__ASSIGNMENT__: Write out the text of every record below again, line for line and unchanged, leaving out the pictures.

__INPUT__:
──────────────────────────────
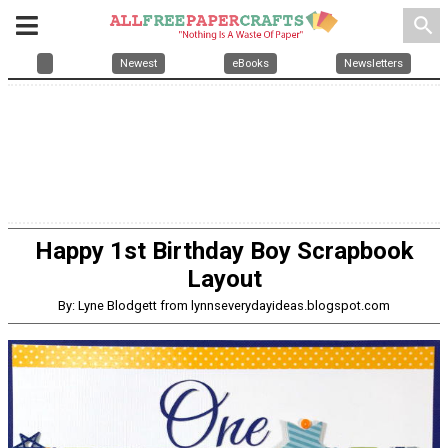
search
Newest
eBooks
Newsletters
Happy 1st Birthday Boy Scrapbook
Layout
By: Lyne Blodgett from lynnseverydayideas.blogspot.com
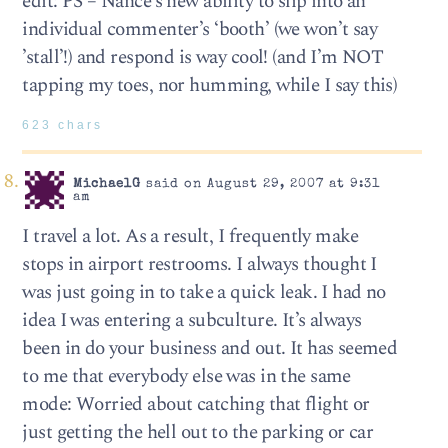
edit: PS – Nance’s new ability to slip into an
individual commenter’s ‘booth’ (we won’t say
’stall’!) and respond is way cool! (and I’m NOT
tapping my toes, nor humming, while I say this)
623 chars
MichaelG
said on August 29, 2007 at 9:31
am
I travel a lot. As a result, I frequently make
stops in airport restrooms. I always thought I
was just going in to take a quick leak. I had no
idea I was entering a subculture. It’s always
been in do your business and out. It has seemed
to me that everybody else was in the same
mode: Worried about catching that flight or
just getting the hell out to the parking or car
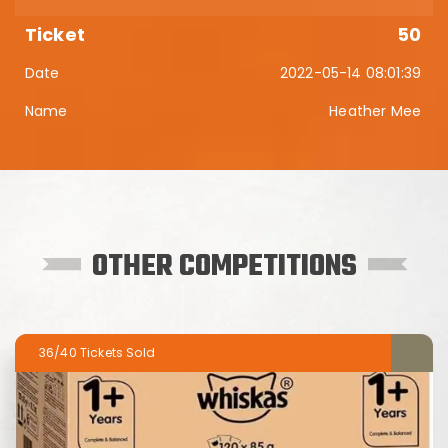
50
2022-05-14 08:01:39
Heather Mee
OTHER COMPETITIONS
36/40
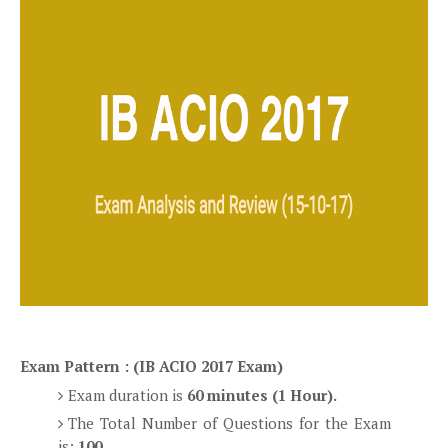
Exam Pattern : (IB ACIO 2017 Exam)
Exam duration is
60 minutes (1 Hour).
The Total Number of Questions for the Exam
is:
100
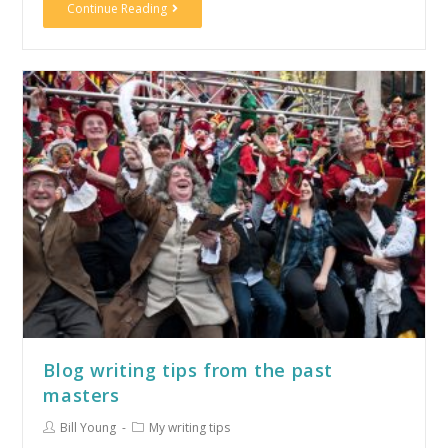
Continue Reading
Blog writing tips from the past
masters
Bill Young
My writing tips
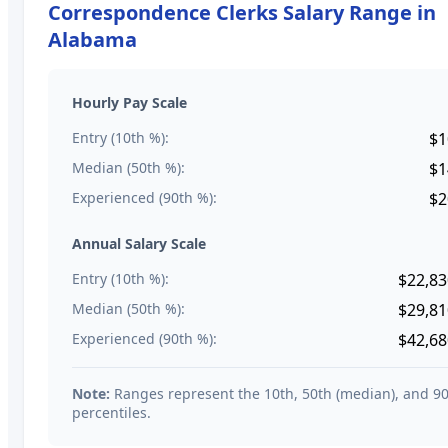
Correspondence Clerks
Salary Range in
Alabama
Hourly Pay Scale
Entry (10th %):
$1
Median (50th %):
$1
Experienced (90th %):
$2
Annual Salary Scale
Entry (10th %):
$22,83
Median (50th %):
$29,81
Experienced (90th %):
$42,68
Note:
Ranges represent the 10th, 50th (median), and 9
percentiles.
──────────────────────────────
__YOUR RESPONSE__:
search
Newest
eBooks
Newsletters
Happy 1st Birthday Boy Scrapbook
Layout
By: Lyne Blodgett from lynnseverydayideas.blogspot.com
edit: PS – Nance’s new ability to slip into an
individual commenter’s ‘booth’ (we won’t say
’stall’!) and respond is way cool! (and I’m NOT
tapping my toes, nor humming, while I say this)
623 chars
MichaelG
said on August 29, 2007 at 9:31
am
I travel a lot. As a result, I frequently make
stops in airport restrooms. I always thought I
was just going in to take a quick leak. I had no
idea I was entering a subculture. It’s always
been in do your business and out. It has seemed
to me that everybody else was in the same
mode: Worried about catching that flight or
just getting the hell out to the parking or car
50
2022-05-14 08:01:39
Heather Mee
OTHER COMPETITIONS
36/40
Exam Pattern : (IB ACIO 2017 Exam)
Exam duration is
60 minutes (1 Hour).
The Total Number of Questions for the Exam
is:
100
Continue Reading
Blog writing tips from the past
masters
Bill Young
My writing tips
Correspondence Clerks
Salary Range in
Alabama
Hourly Pay Scale
Entry (10th %):
$1
Median (50th %):
$1
Experienced (90th %):
$2
Annual Salary Scale
Entry (10th %):
$22,83
Median (50th %):
$29,81
Experienced (90th %):
$42,68
Note:
Ranges represent the 10th, 50th (median), and 9
percentiles.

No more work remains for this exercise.